The matter was discussed at the House finance committee, with lawmakers reviewing the government’s latest request to open up 397 positions of first appointment in the public sector.
This comes after earlier in the year parliament had green-lit a previous request for unlocking 1,850 positions. That en masse creation of first-appointment jobs in the public sector had been approved by the cabinet on April 12 – just a little over a month into the administration of Nikos Christodoulides. Most of the positions slated for unlocking had, however, already gotten the nod prior to the elections.
Disy MP Onoufrios Koulla accused the finance minister of giving out mixed signals – on the one hand voicing concern about the increase in public payroll, and on the other making additional requests for public-sector jobs.
The deputy stated categorically his party would not approve this latest request.

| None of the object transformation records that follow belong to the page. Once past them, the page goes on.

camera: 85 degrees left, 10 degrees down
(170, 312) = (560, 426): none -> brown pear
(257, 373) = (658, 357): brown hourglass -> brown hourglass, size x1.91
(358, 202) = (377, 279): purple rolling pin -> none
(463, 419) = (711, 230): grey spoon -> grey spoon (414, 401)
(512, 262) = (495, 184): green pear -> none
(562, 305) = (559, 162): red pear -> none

Taking questions from MPs, an official with the Public Administration and Personnel Department said of the 397 jobs in question, a minority (70) of the new positions were decided recently but the rest concern positions that had been included in the 2023 state budget submitted by the previous government.
Of the 397, 298 concern filling positions in the central government, and the other 99 relate to public-law organisations and municipalities.

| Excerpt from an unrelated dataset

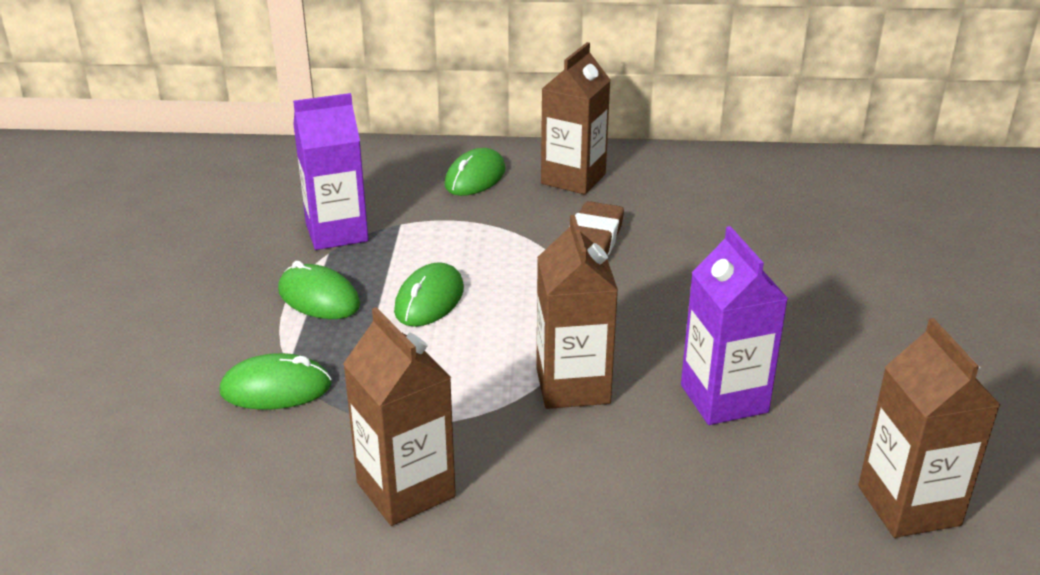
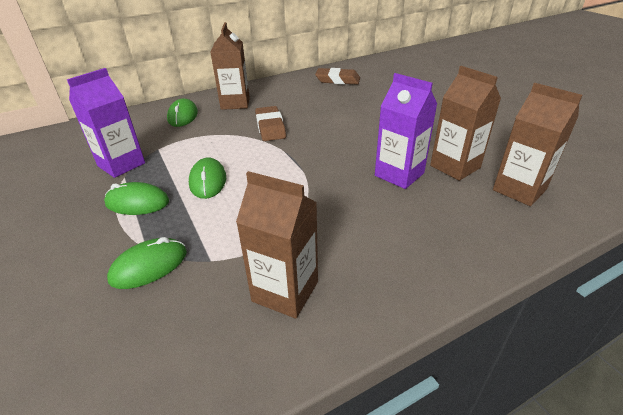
camera: 30 degrees left, 5 degrees up
(572, 386) = (324, 195): brown carton -> brown carton (455, 167)
(795, 185) = (337, 80): none -> brown eraser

Sixty of the requested 298 jobs in the central government are for the finance ministry, 61 for the agriculture ministry, 26 for the transport ministry, 19 for the interior ministry, 22 for the junior ministry for welfare, 17 for the junior ministry of research, innovation and digital policy, 11 for the defence ministry, seven for the energy ministry, four each for the ministry of justice and the junior ministry for culture, and six each for the ministry of foreign affairs and the labour ministry.
The rest of the 298 relate to judges, the attorney-general’s office, the auditor-general’s office, and agencies like the Personal Data Commissioner.
Of the 99 new jobs for the broader public sector, 85 are for the Electricity Authority of Cyprus, and 14 for the municipalities of Famagusta, Larnaca, Paphos and Strovolos.
Parliamentarians asked the finance ministry to provide more data about these positions as well as a calculation of how far these hires would impact state finances.
The committee will revisit the issue next Monday, when it will likely take a decision.